DEBORAH AMOS: From Jeddah, Saudi Arabia, a young blogger plays what he believes is his role in the youth revolution.

HASS DENNOUI: This is Hass Dennoui. I'm a Saudi citizen. I've hit the 26,000 mark - or 26,000 hits on the blog.

AMOS: Dennoui produces a popular website that features Arab hip-hop. He's introduced Saudi listeners to Egyptian artists with lyrics that reflect the politics of dissent and the celebration of a youth uprising that overthrew an Egyptian autocrat.

DENNOUI: When you include revolution in it, people get more interested. You can revolt by a song, you can revolt by a picture, you can revolt by an article and that's the beauty of it.

AMOS: Young people didn't march in the streets of Saudi Arabia, but they see themselves as part of a movement that's swept the Arab world, says Tarik Yousef, who heads the youth initiative at the Dubai School of Government.

TARIK YOUSEF: They've not had a moment in the Arab world where they could in fact rally around a particular country or a significant person or a significant accomplishment. This is possibly one of those moments.

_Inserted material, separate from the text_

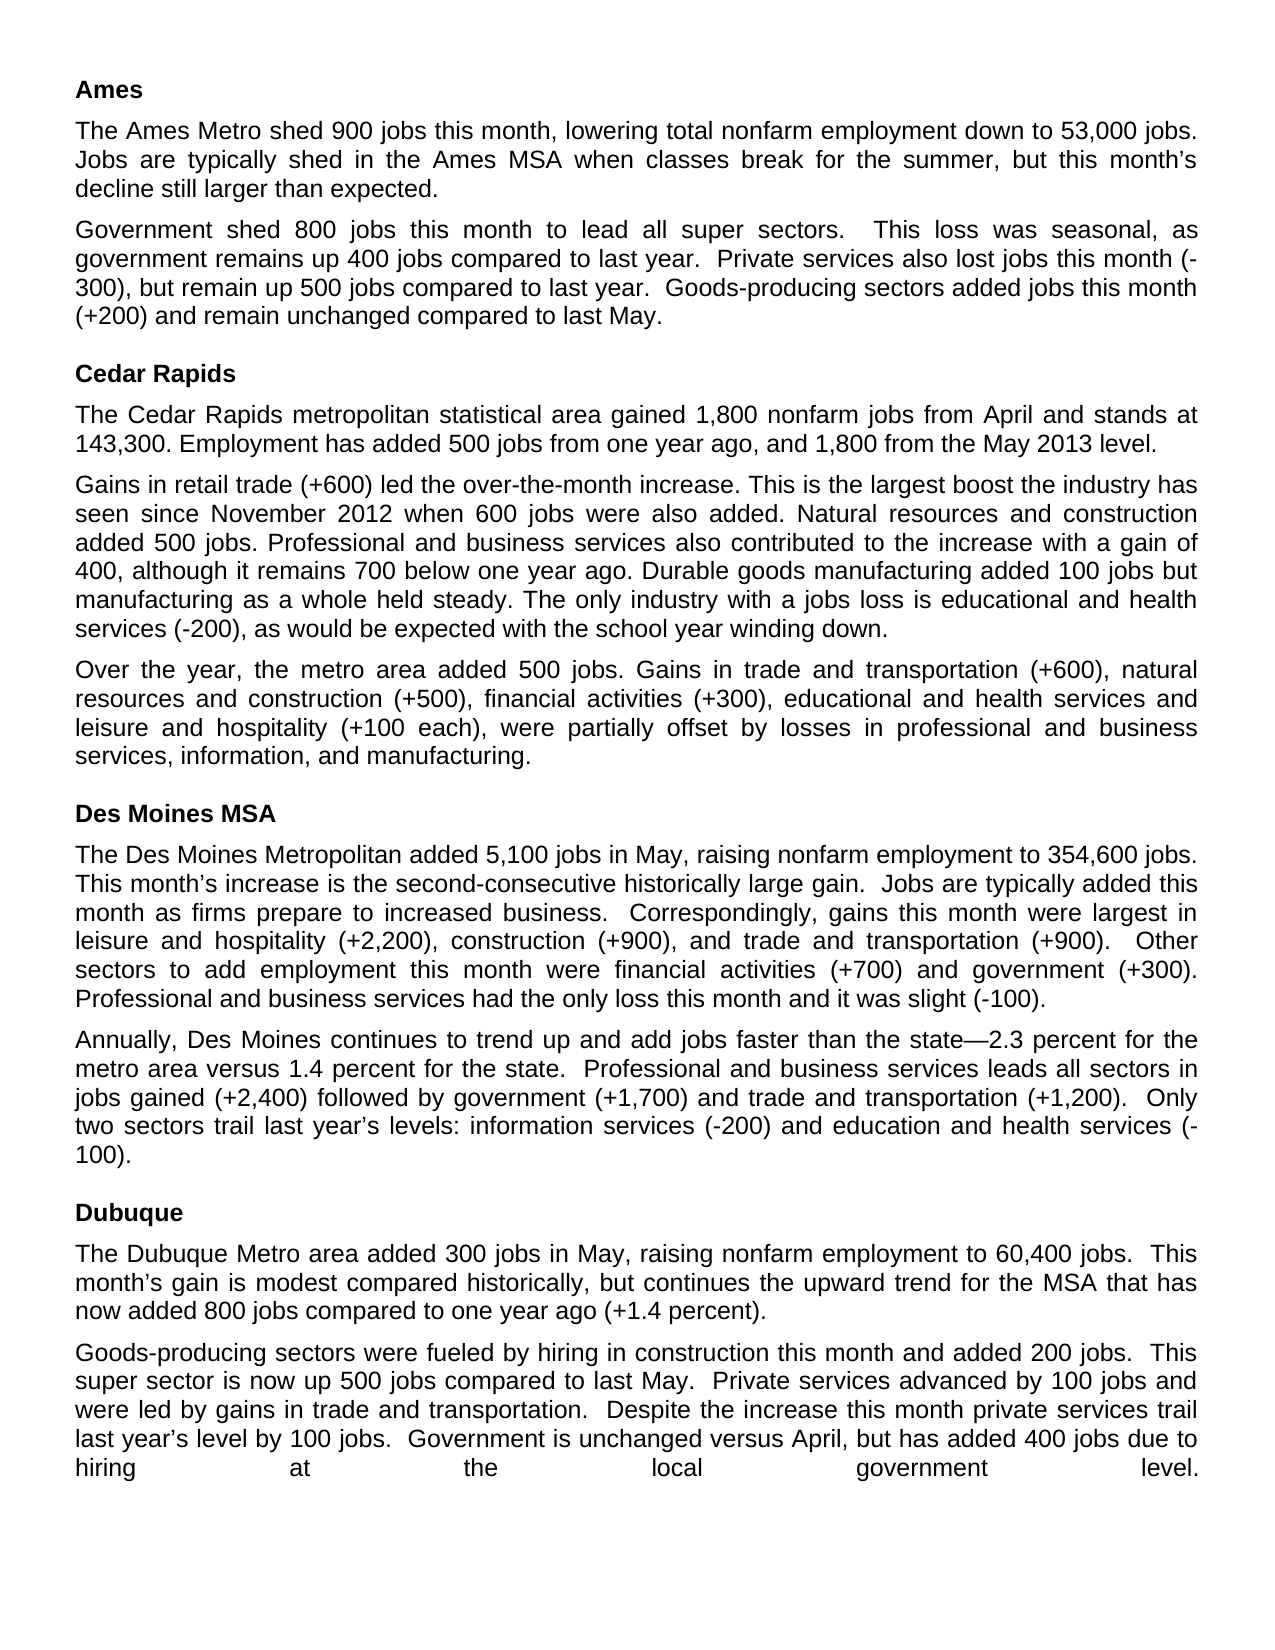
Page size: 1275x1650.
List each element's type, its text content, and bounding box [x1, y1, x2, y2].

AMOS: It's a sign of the long-term significance of the protests, says Riad Kahwaji, he heads a security think tank in Dubai. Kahwaji says the revolts of 2011 are on the same wavelength from Benghazi to Bahrain.

RIAD KAHWAJI: The same chants, the same demands - compare. You're going to have a 99 percent match. So it's the same frustration across the pan-Arab world.

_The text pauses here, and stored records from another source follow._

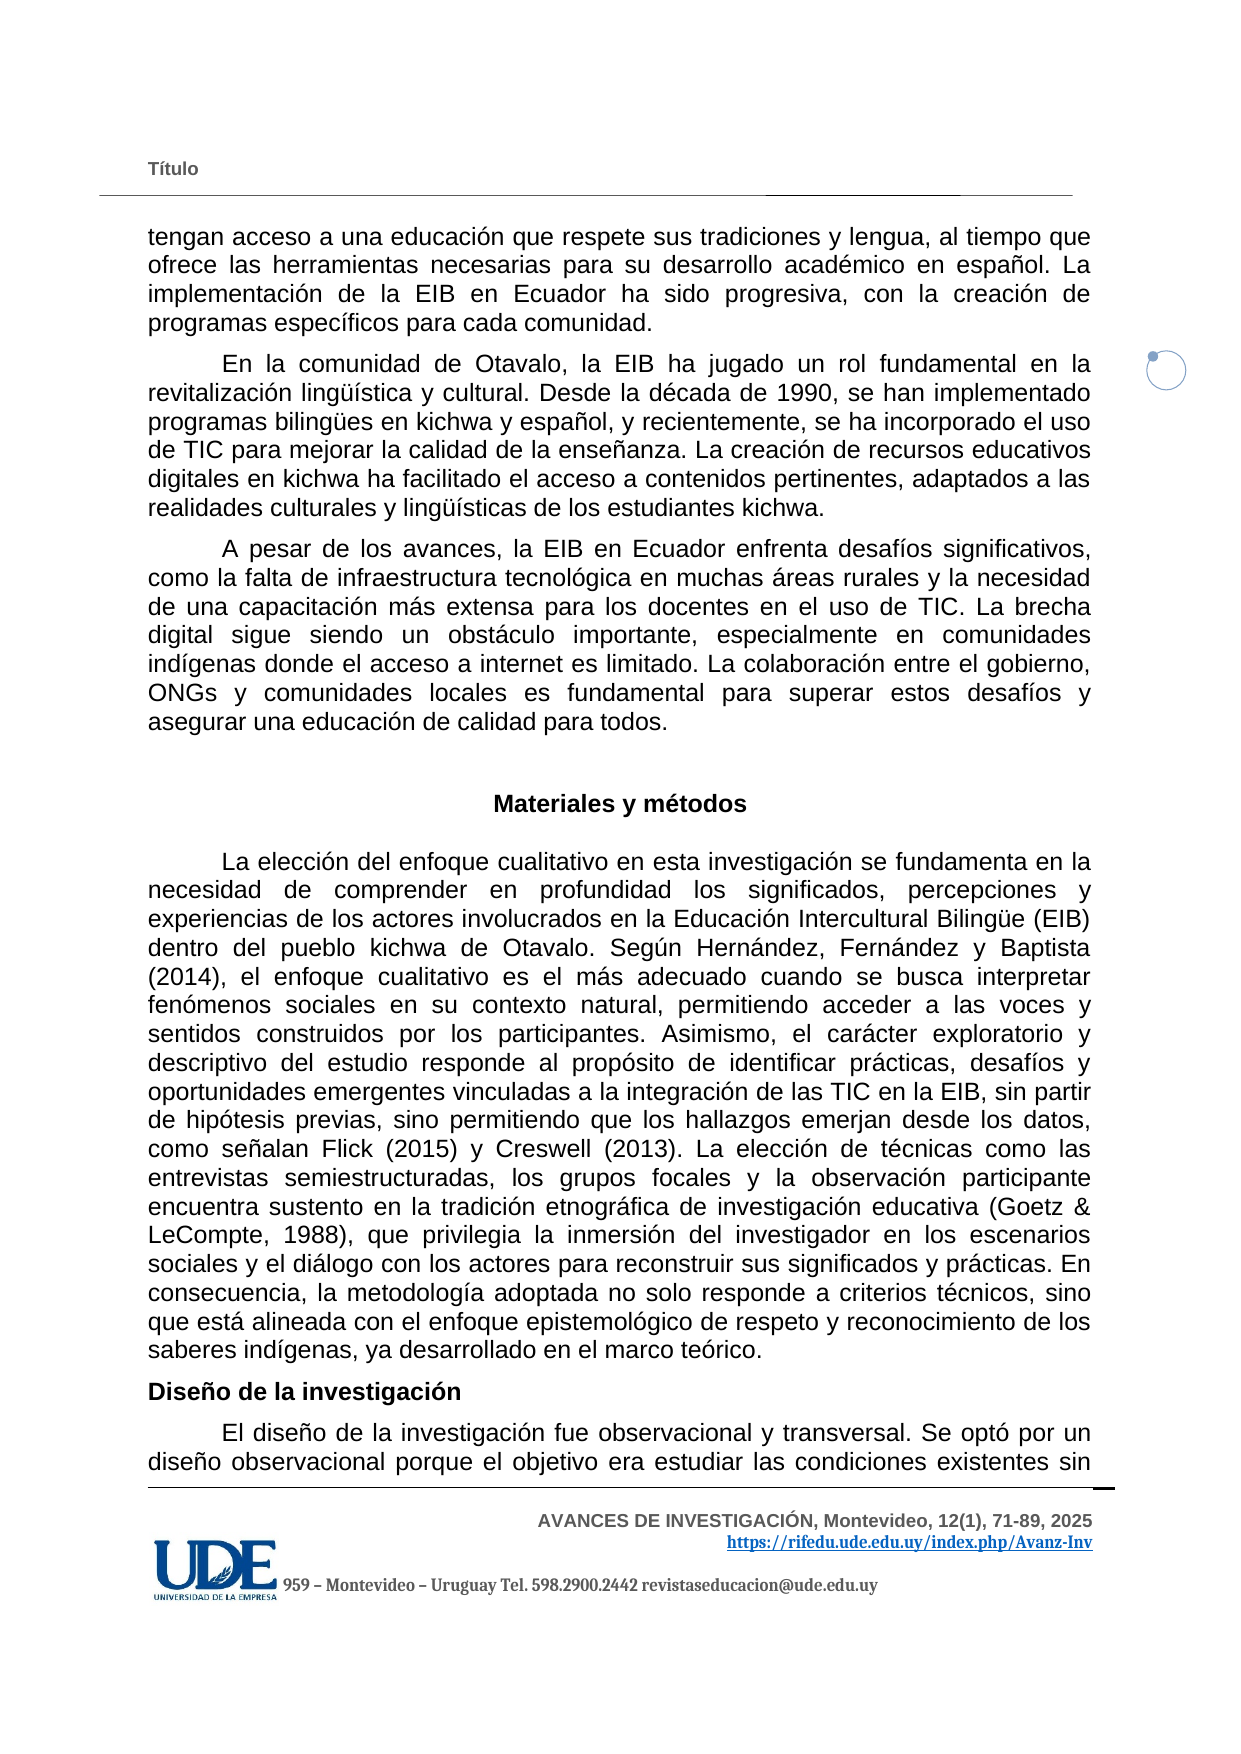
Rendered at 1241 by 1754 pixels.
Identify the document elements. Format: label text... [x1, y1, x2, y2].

text A pesar de los avances, la EIB en Ecuador enfrenta desafíos significativos, como la falta de infraestructura tecnológica en muchas áreas rurales y la necesidad de una capacitación más extensa para los docentes en el uso de TIC. La brecha digital sigue siendo un obstáculo importante, especialmente en comunidades indígenas donde el acceso a internet es limitado. La colaboración entre el gobierno, ONGs y comunidades locales es fundamental para superar estos desafíos y asegurar una educación de calidad para todos. [148, 534, 1093, 735]
text El diseño de la investigación fue observacional y transversal. Se optó por un diseño observacional porque el objetivo era estudiar las condiciones existentes sin intervenir en ellas. La naturaleza transversal del estudio permitió recoger datos en un momento específico del tiempo, proporcionando una instantánea de la situación actual de la integración de TIC en la EIB. [148, 1418, 1093, 1475]
text En Ecuador, la EIB está regulada por la Ley Orgánica de Educación Intercultural (LOEI) de 2011, que establece las bases para la enseñanza en lenguas originarias. Esta ley garantiza que las comunidades indígenas, como los Kichwa, tengan acceso a una educación que respete sus tradiciones y lengua, al tiempo que ofrece las herramientas necesarias para su desarrollo académico en español. La implementación de la EIB en Ecuador ha sido progresiva, con la creación de programas específicos para cada comunidad. [148, 222, 1093, 337]
text La elección del enfoque cualitativo en esta investigación se fundamenta en la necesidad de comprender en profundidad los significados, percepciones y experiencias de los actores involucrados en la Educación Intercultural Bilingüe (EIB) dentro del pueblo kichwa de Otavalo. Según Hernández, Fernández y Baptista (2014), el enfoque cualitativo es el más adecuado cuando se busca interpretar fenómenos sociales en su contexto natural, permitiendo acceder a las voces y sentidos construidos por los participantes. Asimismo, el carácter exploratorio y descriptivo del estudio responde al propósito de identificar prácticas, desafíos y oportunidades emergentes vinculadas a la integración de las TIC en la EIB, sin partir de hipótesis previas, sino permitiendo que los hallazgos emerjan desde los datos, como señalan Flick (2015) y Creswell (2013). La elección de técnicas como las entrevistas semiestructuradas, los grupos focales y la observación participante encuentra sustento en la tradición etnográfica de investigación educativa (Goetz & LeCompte, 1988), que privilegia la inmersión del investigador en los escenarios sociales y el diálogo con los actores para reconstruir sus significados y prácticas. En consecuencia, la metodología adoptada no solo responde a criterios técnicos, sino que está alineada con el enfoque epistemológico de respeto y reconocimiento de los saberes indígenas, ya desarrollado en el marco teórico. [148, 847, 1093, 1364]
picture [147, 1532, 279, 1604]
text Materiales y métodos [148, 789, 1093, 818]
text En la comunidad de Otavalo, la EIB ha jugado un rol fundamental en la revitalización lingüística y cultural. Desde la década de 1990, se han implementado programas bilingües en kichwa y español, y recientemente, se ha incorporado el uso de TIC para mejorar la calidad de la enseñanza. La creación de recursos educativos digitales en kichwa ha facilitado el acceso a contenidos pertinentes, adaptados a las realidades culturales y lingüísticas de los estudiantes kichwa. [148, 349, 1093, 522]
text Diseño de la investigación [148, 1377, 1093, 1405]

(SOUNDBITE OF CROWD CHANTING)

AMOS: The common demands are clear. An educated generation wants the right to choose and change their leaders, an end to corruption and they demand jobs. Tarik Yousef documented that discontent. He edited a book of field research that describes the severe limits of Arab economies and institutions to fulfill the demands. The 2009 book is called "Generation In Waiting." The 2011 protests, says Yousef, have changed the stakes.

YOUSEF: The expectations that have been raised, the questions that have been asked, the demands that have been put on the table, this is a profound change in the narrative of how Arabs see themselves, see their countries, see their rulers.

AMOS: In this Saudi neighborhood, the noon call to prayer is thick in the air, but Ahmed Bagadood doesn't even look up from his computer. He's scrolling through the blog he's written since 2009.

AHMED BAGADOOD: SaudiDream.net, it has a slogan of Tomorrow's accomplishments are today's dreams.

AMOS: Dreams, he says, that come from a new sense of patriotism, a term that's come into fashion with young Arabs these days. His demands reflect online petitions signed by reformers.

BAGADOOD: I would like the government to say, okay, citizens, your voice counts. Tell us what you want. We want a true partnership and this has to happen.

AMOS: The question troubles Tarik Yousef. He says reform requires long-term pressure in a region known for incremental and reversible measures.

YOUSEF: I think the biggest threat is loss of confidence, loss of faith, defeated expectations that might settle in after a while.

AMOS: Toppling autocrats in Egypt and Tunisia may turn out to be the easy part. Deborah Amos, NPR News.